I thought we were making progress. Then came Newtown, and unending school lockdowns and drills, bad influences at school, and social media where he shared his thoughts with strangers.   I knew his Facebook account, but knew nothing of tumbler, twitter, ask.fm. Suddenly, HE was the stranger and I had to become an investigative reporter.

I then had to admit something his father and I had really known all along. Our son feels a dark burden. So I assured him, “Son, we will never love you less, and cannot love you more.” I told him, “The only thing we wish for you is to feel safe, and to feel comfortable in your own skin. Whatever your burden, whenever you are ready to share it, please know that nothing you say or do will ever  shock or embarrass us. You can never cause us shame.  Your father and I, our love, our home – our FAMILY – we are your safety net. This is your absolute haven. If you know nothing else, please know that.”

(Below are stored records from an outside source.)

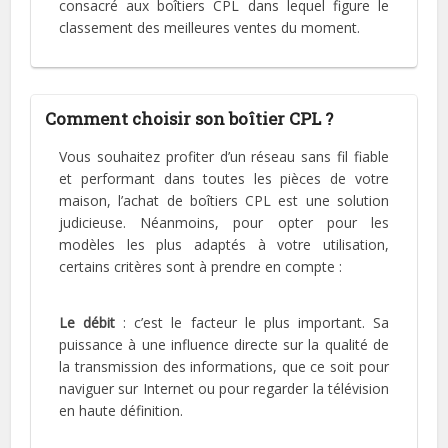
consacré aux boîtiers CPL dans lequel figure le
classement des meilleures ventes du moment.
Comment choisir son boîtier CPL ?
Vous souhaitez profiter d’un réseau sans fil fiable
et performant dans toutes les pièces de votre
maison, l’achat de boîtiers CPL est une solution
judicieuse. Néanmoins, pour opter pour les
modèles les plus adaptés à votre utilisation,
certains critères sont à prendre en compte :
Le débit
: c’est le facteur le plus important. Sa
puissance à une influence directe sur la qualité de
la transmission des informations, que ce soit pour
naviguer sur Internet ou pour regarder la télévision
en haute définition.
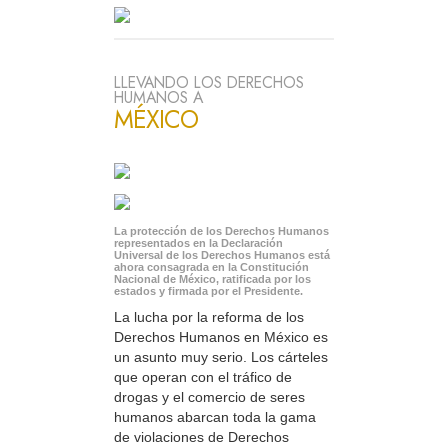
LLEVANDO LOS DERECHOS
HUMANOS A
MÉXICO
La protección de los Derechos Humanos
representados en la Declaración
Universal de los Derechos Humanos está
ahora consagrada en la Constitución
Nacional de México, ratificada por los
estados y firmada por el Presidente.
La lucha por la reforma de los
Derechos Humanos en México es
un asunto muy serio. Los cárteles
que operan con el tráfico de
drogas y el comercio de seres
humanos abarcan toda la gama
de violaciones de Derechos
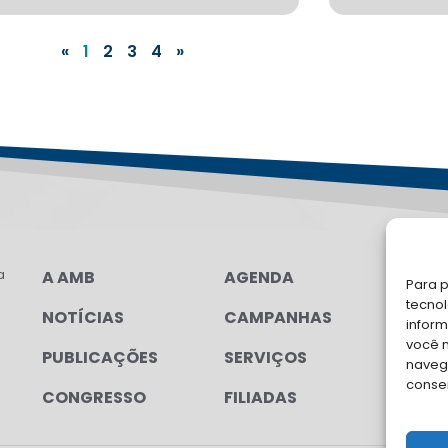
«
1
2
3
4
»
a
A AMB
AGENDA
FA
Para p
tecno
NOTÍCIAS
CAMPANHAS
Soli
inform
para
você 
PUBLICAÇÕES
SERVIÇOS
navega
conse
CONGRESSO
FILIADAS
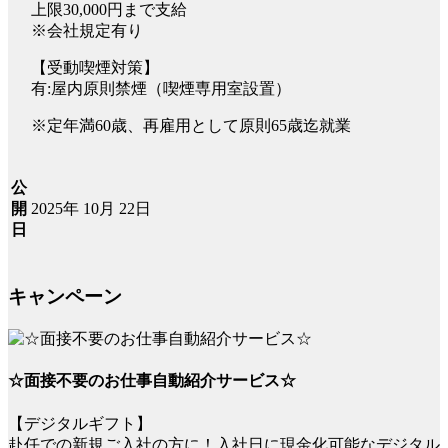
上限30,000円まで支給
※会社規定有り
【受動喫煙対策】
有:屋内原則禁煙（喫煙専用室設置）
※定年満60歳、再雇用として原則65歳迄就業
公
2025年 10月 22日
開
日
キャンペーン
☆面接不要のお仕事自動紹介サービス☆
【デジタルギフト】
赴任での新規ご入社の方に！入社日に現金化可能なデジタル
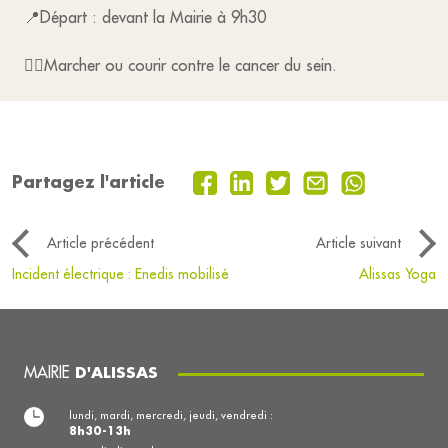
📍Départ : devant la Mairie à 9h30
🚶‍♀️Marcher ou courir contre le cancer du sein.
Partagez l'article
Article précédent
Article suivant
Incident électrique : Enedis mobilisé
Alissas Yoga
MAIRIE
D'ALISSAS
lundi, mardi, mercredi, jeudi, vendredi :
8h30-13h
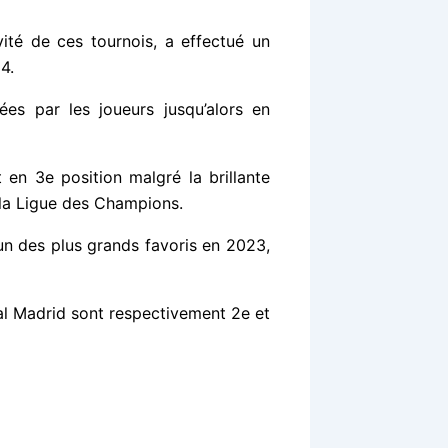
vité de ces tournois, a effectué un
4.
ées par les joueurs jusqu’alors en
 en 3e position malgré la brillante
 la Ligue des Champions.
’un des plus grands favoris en 2023,
al Madrid sont respectivement 2e et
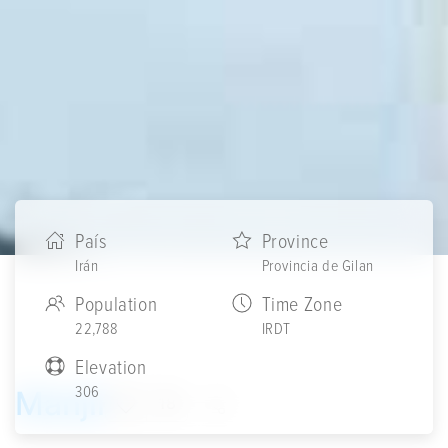
País
Province
Irán
Provincia de Gilan
Population
Time Zone
22,788
IRDT
Elevation
306
Manjil
18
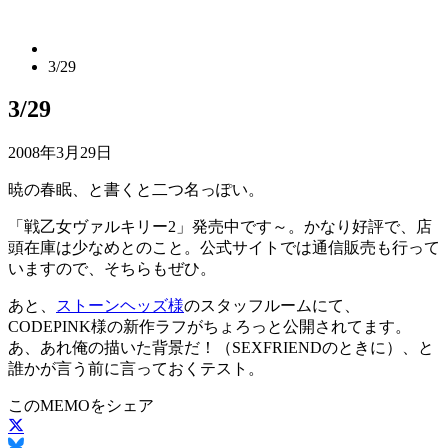
3/29
3/29
2008年3月29日
暁の春眠、と書くと二つ名っぽい。
「戦乙女ヴァルキリー2」発売中です～。かなり好評で、店
頭在庫は少なめとのこと。公式サイトでは通信販売も行って
いますので、そちらもぜひ。
あと、
ストーンヘッズ様
のスタッフルームにて、
CODEPINK様の新作ラフがちょろっと公開されてます。
あ、あれ俺の描いた背景だ！（SEXFRIENDのときに）、と
誰かが言う前に言っておくテスト。
このMEMOをシェア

In those moments I know he believes me. But he does not yet believe in himself. All we can do is continue to create a safe, true and honest place. Create an environment that is constant and consistent and one that will allow him to share what is in his heart; and one that will allow him to come out – to himself, to his parents, to anyone else – as the true man he is. Only then will I know that he finally accepts that who he is is not only loved and accepted, but truly beautiful inside and out.

 

The (shock) Value of Performance Art

My junior year in college I dressed for Halloween in a skimpy black bathing suit (more of an invitation than a suit) and had my entire body painted. A mountain scene here, a bull’s eye there. My face was a lion and I had a golden afro. I wore a full length burgundy sheep skin coat and FMPs. I then went with a male friend as his guest to the Young Republican Club’s Halloween Bash. Yes, they called it a bash. When I removed my coat many a Patricia Nixon got the vapors and many Dicks (Nixon, that is) stood to attention. My friend ended up having to relinquish his membership. But we had a blast. More important, I learned the shock value of performance art.

Life Lessons

I never really “got” Herman’s Hermits – until one magical day when they played Westbury Music Fair. It was a few years past their prime and Peter Noone had longer, lighter, flyaway hair. A pre-cursor to Farrah. He wore a gender bending paisley velvet pant suit. I was in the 1st row and OMG did I need a drool cup. I was prepubescent and he was gorgeous. I dreamt of him that night. Not much later I saw Judy Garland in what became her farewell tour – also at Westbury – and wouldn’t you know it, she wore the same exact Peter Noone pantsuit! I only found the juxtaposition humorous in hindsight – and with distance. In the moment I was inexorably sad. Here was a woman I’d loved all of my life fading away and begging for approval. I’d expected so much, was so eager to see her. She showed up late and was nothing of what I’d expected, but in a much sadder way than Peter Noone was nothing of what I’d expected. Together, they were life lessons about celebrity and expectations.

Girl Crush

My sisters and I were supposed to model Halloween costumes on The Today Show when I was 5 years old. I was less excited about the gig than about spending time with the most exciting woman in the world; “Aunt” Barbara” was worldly and smart, clever and shrewd, sexy and delightful… Not that I’d put it into those words at that age. What I could have told you was that she was the first woman I ever saw play chess. There she was, Uncle Lee’s inamorata (soon to be wife), impossibly chic and beautiful, reclining on a chaise by the pool. She’d move a chess piece almost casually (or so it seemed to me) as she spoke about worldly things like politics, business, news. And then she blew my mind by taking the time to explain her strategy to a painfully shy girl. She was also the first feminist I ever met, although I didn’t realize it at the time. And I was smitten. Growing up, watching my chess teacher take on the world always gave me a thrill.